About Our Client
Our client is a Gartner-recognized leader in AI security and AI TRiSM solutions. They help organizations across sectors such as pharmaceuticals, healthcare, logistics, finance, and tourism to build, deploy, and monitor AI systems with best-in-class security and compliance. They are looking for a Senior DevOps Engineer to join their platform team as they scale their security-first infrastructure to support hybrid, cloud, and on-premise deployments of machine-learning workloads—including large language models.
Role Overview
As a Senior DevOps Engineer, you will design, build, and maintain the end-to-end infrastructure that powers our client's AI security platform. You'll collaborate closely with data scientists, ML engineers, and security architects to ensure that environments are scalable, reliable, and compliant with industry best practices.
This is a hands-on role that includes architecting containerized pipelines, automating deployments, and monitoring production workloads, particularly those supporting mission-critical LLM deployments.
Core Responsibilities
Containerization & Orchestration
Lead Docker image design and hardening for AI workloads.
Operate and optimize Kubernetes clusters (EKS, AKS, GKE) in hybrid and on-premise settings.

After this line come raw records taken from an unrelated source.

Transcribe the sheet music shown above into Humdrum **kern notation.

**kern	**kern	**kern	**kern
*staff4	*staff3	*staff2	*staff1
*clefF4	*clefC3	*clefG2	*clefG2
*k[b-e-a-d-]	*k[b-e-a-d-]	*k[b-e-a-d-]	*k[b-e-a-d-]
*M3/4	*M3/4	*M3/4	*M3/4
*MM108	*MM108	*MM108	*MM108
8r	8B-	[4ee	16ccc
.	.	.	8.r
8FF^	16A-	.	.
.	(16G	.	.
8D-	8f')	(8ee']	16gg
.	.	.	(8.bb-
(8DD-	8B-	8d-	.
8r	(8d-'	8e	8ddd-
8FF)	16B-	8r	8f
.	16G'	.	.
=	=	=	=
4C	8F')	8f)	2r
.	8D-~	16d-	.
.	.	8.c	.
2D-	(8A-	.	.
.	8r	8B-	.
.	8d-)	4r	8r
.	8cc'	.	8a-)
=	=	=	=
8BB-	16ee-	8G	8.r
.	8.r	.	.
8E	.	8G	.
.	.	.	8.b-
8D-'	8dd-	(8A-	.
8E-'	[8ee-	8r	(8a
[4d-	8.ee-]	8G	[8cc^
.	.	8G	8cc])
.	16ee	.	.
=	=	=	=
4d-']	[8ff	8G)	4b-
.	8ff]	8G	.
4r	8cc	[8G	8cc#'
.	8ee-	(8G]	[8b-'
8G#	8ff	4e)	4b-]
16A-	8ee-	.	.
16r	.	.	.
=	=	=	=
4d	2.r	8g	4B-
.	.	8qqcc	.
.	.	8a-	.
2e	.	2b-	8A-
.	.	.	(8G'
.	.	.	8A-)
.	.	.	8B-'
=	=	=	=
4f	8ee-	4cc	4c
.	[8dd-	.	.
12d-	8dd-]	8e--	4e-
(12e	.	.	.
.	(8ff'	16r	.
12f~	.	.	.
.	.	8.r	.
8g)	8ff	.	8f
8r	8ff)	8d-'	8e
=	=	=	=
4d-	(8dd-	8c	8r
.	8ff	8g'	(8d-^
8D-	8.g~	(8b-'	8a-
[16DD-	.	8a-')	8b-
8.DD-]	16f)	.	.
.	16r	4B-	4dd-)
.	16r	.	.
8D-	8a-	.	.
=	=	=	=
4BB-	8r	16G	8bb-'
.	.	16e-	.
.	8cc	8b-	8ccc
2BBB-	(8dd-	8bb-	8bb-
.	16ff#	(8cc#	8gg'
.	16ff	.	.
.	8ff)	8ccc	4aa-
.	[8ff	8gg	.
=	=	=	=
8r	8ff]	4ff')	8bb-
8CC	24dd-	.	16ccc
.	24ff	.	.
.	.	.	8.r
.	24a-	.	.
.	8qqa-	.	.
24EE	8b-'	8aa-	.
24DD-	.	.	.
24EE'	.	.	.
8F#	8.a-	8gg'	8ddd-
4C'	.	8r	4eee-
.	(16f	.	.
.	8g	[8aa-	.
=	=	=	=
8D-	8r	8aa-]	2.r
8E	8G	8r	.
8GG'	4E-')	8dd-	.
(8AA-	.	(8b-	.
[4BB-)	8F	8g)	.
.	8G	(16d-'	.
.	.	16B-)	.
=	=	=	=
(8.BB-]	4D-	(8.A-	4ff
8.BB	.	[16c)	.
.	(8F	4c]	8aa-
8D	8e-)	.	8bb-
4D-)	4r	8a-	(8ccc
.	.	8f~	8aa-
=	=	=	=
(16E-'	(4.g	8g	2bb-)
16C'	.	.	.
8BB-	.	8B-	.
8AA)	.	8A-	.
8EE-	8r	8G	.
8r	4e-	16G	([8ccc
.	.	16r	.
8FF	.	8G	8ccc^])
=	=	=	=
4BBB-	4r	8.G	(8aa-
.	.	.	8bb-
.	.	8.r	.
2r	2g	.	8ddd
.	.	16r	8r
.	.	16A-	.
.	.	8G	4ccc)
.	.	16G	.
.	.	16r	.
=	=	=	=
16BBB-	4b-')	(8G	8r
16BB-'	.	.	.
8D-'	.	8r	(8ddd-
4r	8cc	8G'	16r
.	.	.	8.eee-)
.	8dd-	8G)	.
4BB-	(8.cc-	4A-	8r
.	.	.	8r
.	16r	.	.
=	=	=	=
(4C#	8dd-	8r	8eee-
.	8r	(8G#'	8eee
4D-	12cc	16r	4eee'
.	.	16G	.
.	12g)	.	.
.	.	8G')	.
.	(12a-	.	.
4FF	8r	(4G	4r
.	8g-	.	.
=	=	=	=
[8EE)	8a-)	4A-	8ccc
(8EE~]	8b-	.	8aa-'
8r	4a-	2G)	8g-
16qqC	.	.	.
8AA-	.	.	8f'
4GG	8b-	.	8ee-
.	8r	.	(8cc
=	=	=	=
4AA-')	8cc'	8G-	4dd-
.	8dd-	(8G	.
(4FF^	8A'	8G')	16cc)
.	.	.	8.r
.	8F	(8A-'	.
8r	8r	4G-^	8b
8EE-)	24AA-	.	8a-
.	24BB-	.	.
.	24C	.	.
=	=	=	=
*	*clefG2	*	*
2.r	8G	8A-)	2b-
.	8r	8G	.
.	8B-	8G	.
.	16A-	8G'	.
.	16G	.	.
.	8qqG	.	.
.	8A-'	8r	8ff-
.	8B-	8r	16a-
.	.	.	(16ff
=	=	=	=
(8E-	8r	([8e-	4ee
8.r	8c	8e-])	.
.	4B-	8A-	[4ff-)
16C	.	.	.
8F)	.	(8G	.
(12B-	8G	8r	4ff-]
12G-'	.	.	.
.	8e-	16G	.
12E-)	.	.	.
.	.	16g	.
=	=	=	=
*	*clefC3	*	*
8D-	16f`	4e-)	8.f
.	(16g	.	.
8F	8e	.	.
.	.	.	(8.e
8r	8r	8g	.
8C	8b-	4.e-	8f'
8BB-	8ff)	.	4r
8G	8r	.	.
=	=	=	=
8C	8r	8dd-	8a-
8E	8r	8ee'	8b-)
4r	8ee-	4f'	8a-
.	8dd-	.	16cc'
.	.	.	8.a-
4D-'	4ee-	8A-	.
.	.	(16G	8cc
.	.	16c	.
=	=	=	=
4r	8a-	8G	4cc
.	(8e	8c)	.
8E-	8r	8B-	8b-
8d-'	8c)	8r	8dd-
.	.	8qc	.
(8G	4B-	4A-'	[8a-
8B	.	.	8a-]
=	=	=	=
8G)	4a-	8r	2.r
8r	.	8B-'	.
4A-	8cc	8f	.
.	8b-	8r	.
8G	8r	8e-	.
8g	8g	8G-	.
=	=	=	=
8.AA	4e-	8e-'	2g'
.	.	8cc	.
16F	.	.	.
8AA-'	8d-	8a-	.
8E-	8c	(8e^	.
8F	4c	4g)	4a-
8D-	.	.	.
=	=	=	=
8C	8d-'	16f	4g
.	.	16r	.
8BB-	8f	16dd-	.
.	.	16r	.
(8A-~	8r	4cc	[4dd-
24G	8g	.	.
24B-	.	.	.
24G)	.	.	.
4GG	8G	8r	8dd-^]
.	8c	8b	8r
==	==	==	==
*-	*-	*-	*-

Customer-Facing Demos, Deployments & Training
Deploy AI security solutions into customers' private cloud environments, managing end-to-end implementation for both PoC and production.
Deliver comprehensive training including hands-on workshops, documentation, and video tutorials for both technical and non-technical users.
CI/CD & Release Management
Build and maintain CI/CD pipelines (Jenkins, GitLab CI, Azure DevOps) with automated testing, security scans, and canary deployments.
Enforce Git-based workflows, including branching strategies, pull-request reviews, and artifact versioning.
Monitoring, Logging & Alerting
Design observability stacks using Datadog, ELK/EFK; integrate metrics, logs, and traces.
Implement SLIs/SLOs and set up automated alerts to maintain 99.9% uptime.
Security & Compliance
Collaborate with security teams to implement practices like network segmentation, IAM policies, secrets management, and vulnerability scanning.
Document and enforce compliance controls aligned with SOC 2, GDPR, HIPAA, and other regulatory frameworks.
Collaboration & Mentorship
Serve as a technical leader by mentoring junior engineers, conducting architecture reviews, and driving DevOps best practices in an Agile/Scrum environment.
Communicate complex infrastructure concepts clearly to cross-functional stakeholders.
Must-Have Qualifications
5+ years of experience in DevOps, SRE, or related roles.
Deep expertise in Docker and Kubernetes (EKS, AKS, or GKE).
Strong cloud knowledge: AWS, Azure, or GCP—especially with hybrid and on-premise environments.
Hands-on experience with CI/CD tools like Jenkins, GitLab CI, or Azure DevOps.
Proficient in monitoring tools (Prometheus, Grafana, ELK/EFK) and defining SLIs/SLOs.
Strong Linux and scripting skills (Bash, Python).
Excellent communication and collaboration skills in Agile/Scrum environments.
Nice-to-Have Skills
Experience with LLM deployment tools (e.g., VLLM, Ollama).
Knowledge of service mesh technologies (Istio, Linkerd).
Familiarity with serverless (AWS Lambda, Azure Functions).
Exposure to SQL (PostgreSQL, MySQL) and NoSQL (MongoDB, Cassandra).
Advanced IaC experience: Terraform, CloudFormation, and policy-as-code.
What Our Client Offers
Competitive salary + performance-based bonus (5–20%).
Equity in a fast-growing, Gartner-recognized AI security startup.
Fully remote work environment with flexible hours.
Generous professional development and conference budget.
A collaborative culture where your contributions shape the future of secure AI.